After teaching art for nine years and then working at a small "greenery" on Cape Cod, I decided to begin painting full time. Drawing from natural landscapes and the human figure, I began producing pen & inks and watercolors in a palette of limited earth tones. These timid but accurate renderings were basically "watercolor 101", lacking emotional conviction.
Then, I decided to try solid paint. In the summers of 1987and 1988, I was fortunate to attend two painting workshops taught by Salvadore del Deo, at Castle Hill in Truro, Massachusettes. A veteran artist and wise teacher is an invaluable combination for a student. He described the advantages of oil paints. (I had always hated oils! They took SO long to dry.) Their rich, organic pigments become more beautiful with age. After taking his advice I was amazed to find that I reveled in all of the aspects of oils that I used to dislike, and have never considered returning to watercolors.
Those workshops also provided a rare moment when I heard the right comment from the right person at the right time. This brought about a major shift in my perspective of painting. Del Deo urged me not to draw with the paint, but to paint with the paint. Sounds simple; but, that advice took six months to sink in. It meant that I had to free myself from the proven, safe, generically realistic style that I had been hiding behind and strike out on my own.
In 1989, my husband, writer Hugh Aaron and I moved to Maine. After gentle, soft, and small Cape Cod, the tremendous drama and power of the vast Maine landscape was all around me. Having rediscovered the strength and intense color possible with oil paint, I was ready to break loose. I wanted to paint this powerful land, its heaving rocks beneath the surface, the rush of wind over land, sea, and sky, the warmth and life in this earth.
Over the years, I have looked at the work of other painters for guidance and inspiration. At the top of my list is Vincent VanGogh. In his letters to his brother, Theo, he expressed sentiments about painting that I myself feel and that I continuously struggle to apply. Excerpts are posted on the walls of my studio, to redirect me during my occasional lapses into the old timid ways. These words to Theo are reminders of what is important to me and why I'm in the studio: "…paint things as you feel them, not as they are.", "…let your personality be so powerful as to stand irregardless of the age in which you paint.", "…leave something of yourself behind…", "…brilliant color, well-arranged, resplendent…", "determine the purpose for a painting and have all go toward it.", "…work must have a vitality and reason for being all its own that will override any variations in the 'truth'."

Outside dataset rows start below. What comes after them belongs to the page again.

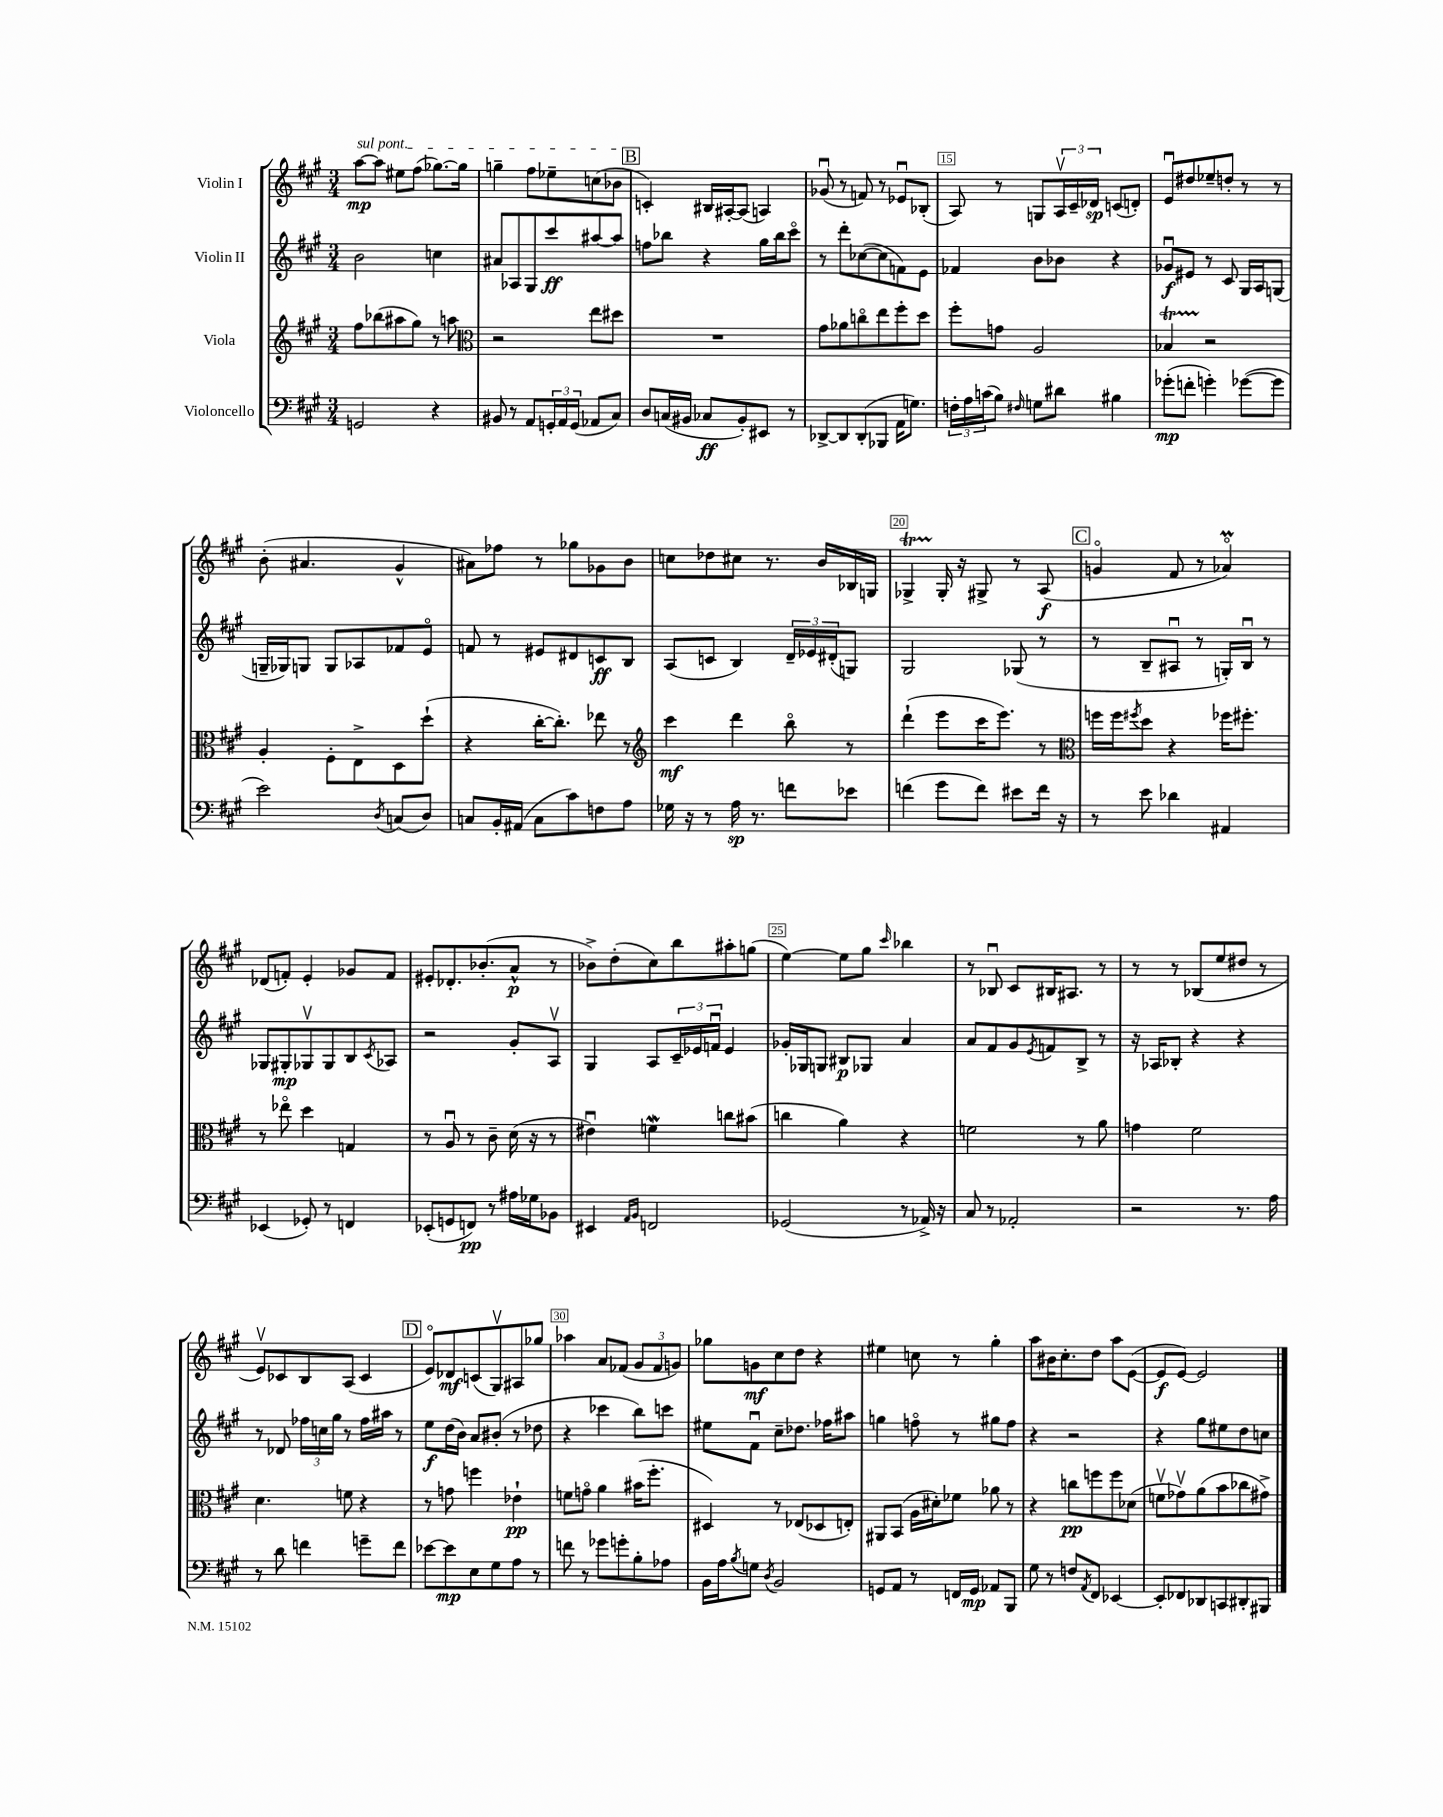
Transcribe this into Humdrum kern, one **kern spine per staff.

**kern	**kern	**kern	**kern
*staff4	*staff3	*staff2	*staff1
*clefF4	*clefG2	*clefG2	*clefG2
*k[f#c#g#]	*k[f#c#g#]	*k[f#c#g#]	*k[f#c#g#]
*M3/4	*M3/4	*M3/4	*M3/4
2GG/	8ff#\L	2b\	[8aa\L
.	(8bb-\	.	8aa\]J
.	8aa#\	.	8ee#\L
.	8gg#\J)	.	(8ff#\J
4r	8r	4cc\	[8.gg-\L)
.	8aa\	.	.
.	.	.	16gg-\]Jk
=	=	=	=
*	*clefC3	*	*
8BB#/	2r	8a#/L	4gg~\
8r	.	8A-/	.
8AA/L	.	8G#/	8ff#\L
24GG'/L	.	8ccc#/	8ee-~\
24AA/	.	.	.
(24GG/JJ	.	.	.
8AA-/L	8ee\L	[8aa#/	(8cc\
8C#/J)	8dd#\J	8aa#/]J	8b-\J
=	=	=	=
8D/L	2.r	8ff\L	4c'/)
(16C/L	.	8bb-\J	.
16BB#/JJ	.	.	.
8C-/L	.	4r	16B#/LL
.	.	.	[16A#'/J
8BB#'/)	.	.	(8A#/]J
8EE#/J	.	16gg#\LL	4A/)
.	.	16bb-\J	.
8r	.	8ccc#o\J	.
=	=	=	=
[8DD-^/L	8g#\L	8r	(8g-u/
8DD-/]	8a-\	8ddd'\L	8r
(8DD-'/	8cco\	([8cc-\	8f/)
8BBB-/J	8ee\	8cc-\]	8r
16AA\LK	8ff#'\	8f\)	8e-u/L
8.G\J)	.	.	.
.	8dd\J	8e\J	(8B-'/J
=	=	=	=
24F'\LL	8ff#'\L	4f-/	8A/)
24A\	.	.	.
(24c\J	.	.	.
8B\J)	8g\J	.	8r
16qqF#/	.	.	.
8G\L	2A/	8b\L	8G/L
8d#\J	.	8b-\J	24Av/L
.	.	.	24c#~/
.	.	.	24d-/JJ
4B#\	.	4r	(8c/L
.	.	.	8d'/J)
=	=	=	=
(8g-'\L	4B-/	8g-u/L	8eu/L
8f'\J	.	8e#/J	8dd#/
4g'\)	2r	8r	8ee-~/
.	.	8c#/	8dd'/J
([8g-\L	.	16G#/LL	8r
.	.	16A/J	.
8g-\]J	.	(8G/J	8r
=	=	=	=
2e\)	4A'/	16G~/LL	(8b'\
.	.	16G-/J)	.
.	.	8G/J	4.a#/
.	8F#'\L	8G/L	.
.	8E^\	8A-/	.
8qD/	.	.	.
(8C/L	8D\	8f-/	4g#^^/
8D/J)	(8dd`\J	8eo/J	.
=	=	=	=
8C/L	4r	8f/	8a#\L)
16BB'/L	.	8r	8ff-\J
(16AA#/JJ	.	.	.
8C\L	[16cc#'\LK	8e#/L	8r
.	8.cc#'\]J)	.	.
8c#\)	.	8d#/	8gg-\L
8F\	8ee-\	8c/	8g-\
8A\J	8r	8B/J	8b\J
=	=	=	=
*	*clefG2	*	*
16G-\	4ccc#\	(8A/L	8cc\L
16r	.	.	.
8r	.	8c/J	8dd-\
16A\	4ddd\	4B/)	8cc#\J
8.r	.	.	.
.	.	.	8.r
8f\L	8bbo\	24d~/LL	.
.	.	24e-/	.
.	.	.	16b/LL
.	.	(24d#'/J	.
8e-\J	8r	8G/J)	16B-/
.	.	.	16G/JJ
=	=	=	=
(4f\	(4ddd`\	2G#/	4G-^/
8g#\L	8eee\L	.	16G-'/
.	.	.	16r
8f\J)	16ccc#\K	.	8G#^/
.	8.eee\J)	.	.
8e#\L	.	(8G-/	8r
16f\Jk	8r	8r	(8A/
16r	.	.	.
=	=	=	=
*	*clefC3	*	*
8r	16ff\LL	8r	4go/
.	16ff\J	.	.
.	8qff#/	.	.
8e\	8dd\J	8B~/L	.
4d-\	4r	8A#u/J	8f#/
.	.	8r	8r
4AA#/	16ff-\LK	16G'/LL)	4a-o/)
.	8.ff#'\J	16Bu/JJ	.
.	.	8r	.
=	=	=	=
(4EE-/	8r	8G-/L	(8d-/L
.	8ee-o\	8G#'/	8f'/J)
8GG-'/)	4dd\	8G-v/	4e'/
8r	.	8G-/	.
4FF/	4G/	8B/	8g-/L
.	.	8qc#/	.
.	.	8A-/J	8f/J
=	=	=	=
(8EE-'/L	8r	2r	8e#'/L
8GG/	8Au/	.	8.d-'/
8FF/J)	8r	.	.
.	.	.	(8.b-'/
8r	8c#~\	.	.
16A#\LL	(16d\	8g#'/L	8a^^/J
16G-\J	16r	.	.
8BB-\J	8r	8Av/J	8r
=	=	=	=
4EE#/	4e#u\)	4G#/	8b-^\L)
.	.	.	(8dd'\
16qqAA/LL	.	.	.
16qqBB/JJ	.	.	.
2FF/	4f\	8A/L	8cc#\)
.	.	24c#~/L	8bb\
.	.	24e-/	.
.	.	24fu/JJ	.
.	8cc\L	4e-/	8aa#'\
.	(8b#\J	.	(8gg\J
=	=	=	=
(2GG-/	4cc\	16g-'/LL	[4ee\)
.	.	16G-/J	.
.	.	8G/J	.
.	4a\)	8B#/L	8ee\]L
.	.	8G-/J	8gg#\J
.	.	.	16qqccc#/
8r	4r	4a/	4bb-\
16AA-^/)	.	.	.
16r	.	.	.
=	=	=	=
8C#/	2f\	8a/L	8r
8r	.	8f#/	8B-u/
2AA-'/	.	8g#/	8c#/L
.	.	8qe/	.
.	.	8f/	16B#/K
.	.	.	8.A#/J
.	8r	8B^/J	.
.	8a\	8r	8r
=	=	=	=
2r	4g\	16r	8r
.	.	16A-/LK	.
.	.	8B-'/J	8r
.	2f#\	4r	(8B-/L
.	.	.	8ee/
8.r	.	4r	8dd#/J
.	.	.	8r
16A\	.	.	.
=	=	=	=
8r	4.d\	8r	8ev/L)
8d\	.	8d-/	8c-/
4f\	.	24ff-\LL	8B/
.	.	24cc\	.
.	.	24gg#\JJ	.
.	8f\	8r	(8A/J
8g~\L	4r	16ff-\LL	4c-/
.	.	16aa#\JJ	.
8f\J	.	8r	.
=	=	=	=
[8e-\L	8r	8ee\L	8eo/L)
8e-\]	8g\	(16dd\L	8d-/
.	.	16b\JJ)	.
8E\	4ff\	8a/L	(8c/
8G#\	.	(8b#'/J	8G#v/)
8A\J	4e-`\	8r	8A#/
8r	.	8dd-\	8gg-/J
=	=	=	=
8f\	8f\L	4r	4aa-\
8r	8go\J	.	.
8g-\L	4a\	4ccc-\	8a/L
8g'\	.	.	(8f-/J
8B'\	(16b#\LK	8bb\L)	12g#/L
.	8.ff#'\J	.	.
.	.	.	12f-/
8A-\J	.	8ccc\J	.
.	.	.	12g/J)
=	=	=	=
16BB\LL	4D#/)	8ee#\L	8gg-\L
16A\J	.	.	.
8qB/	.	.	.
8G\J	.	8f#u\J	8g\
8qD/	.	.	.
2BB/	8r	8cc#~\L	8cc#\
.	(8E-/L	8.dd-\J	8dd\J
.	8D-/	.	4r
.	.	16ff-\LK	.
.	8E'/J)	8aa#\J	.
=	=	=	=
8GG/L	8AA#/L	4gg\	4ee#\
8AA/J	(8BB/J	.	.
8r	16A\LL	8ffo\	8cc\
.	16d#'\J)	.	.
16FF/LL	8f-\J	8r	8r
16GG/JJ	.	.	.
8AA-/L	8a-\	8gg#\L	4gg#'\
8BBB/J	8r	8ff\J	.
=	=	=	=
8G#\	4r	4r	8aa\L
8r	.	.	16b#\K
.	.	.	8.cc#'\
8F/L	8cc\L	2r	.
8qAA/	.	.	.
8FF#/J	8ff\	.	8dd\J
[4EE-/	8ff\	.	8aa\L
.	(8d-\J	.	([8e\J
=	=	=	=
8EE-'/]L	8fv\L	4r	8e/]L
8FF-/	8g-v\)	.	[8e/J)
8DD-/	(8a\	8gg#\L	2e/]
8CC/	8b\	8ee#\	.
8DD#'/	8cc-\	8dd\	.
8BBB#/J	8g#^\J)	8cc\J	.
==	==	==	==
*-	*-	*-	*-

Having always loved drawing and painting from the human figure, I have occasionally painted a portrait as a change of pace between landscapes. Indeed, I view a portrait as simply a different kind of landscape. Currently I've been working on mini portraits on 8" x 8" panels - oddly enough, the smallest surfaces I've ever painted. These include faces inspired by 19th century opera characters. In their stage make-up, they become everything from fools to devils. Working as wildly as the images I portray, painting is exciting all over again. After a dozen or so such portraits, I'm planning to start some large portrait canvases. That's a great signal that another spring has begun both here in Maine and in my studio.
Now, at 51, I can look back on more than twelve years of dedicated painting. I hope you enjoy seeing a small sample of that work on this web site.
A photographer captures a moment. To me, the art of photography is in the photographer's ability to capture an exquisite moment and present it to us in such a way as to transform the commonplace into a revelation. The photographer may use techniques of selection, point of view, focus, tint, etc., and make intellectual and intuitive decisions about the unique presentation of the components that the camera has captured and that already exist on film.
A painter creates a moment. Facing the blank surface, a painter must be willing and able to unleash his feelings and emotional responses. Of course, we learn the chemistry and techniques of painting, but that knowledge serves only as background for the creation of very personal translations of our world. (It sometimes seems that the more personal the artist's response, the more universally it is felt.) The painter who produces faithful renderings has come only part way and has given us only a taste of skill. Such paintings give neither deep satisfaction, nor long lasting pleasure. To me, a valuable painting is one in which the painter has been a conduit, allowing an idea or vision to filter mysteriously through his unconscious, through his body, arm and hand, to come out onto that blank surface as an exciting, surprising and inexplicable translation. The viewer may be shocked, satisfied, delighted or disturbed, but definitely affected at a gut level. A great painting is one that can be lived with for years, always revealing something new and rich to the eye. It can take a long time for the painter, himself, to fully see and understand what he has created.
To "deconstruct" a painting in order to verbally support or destroy it, or to provide an ability to "teach" how these small miracles were achieved can be an intellectually stimulating game. But, in the end, the value of a work of art remains its unspoken and unexplained ability to touch us emotionally and irrationally. And in surprising ways, to reveal to us something of ourselves which has been undiscovered or dormant.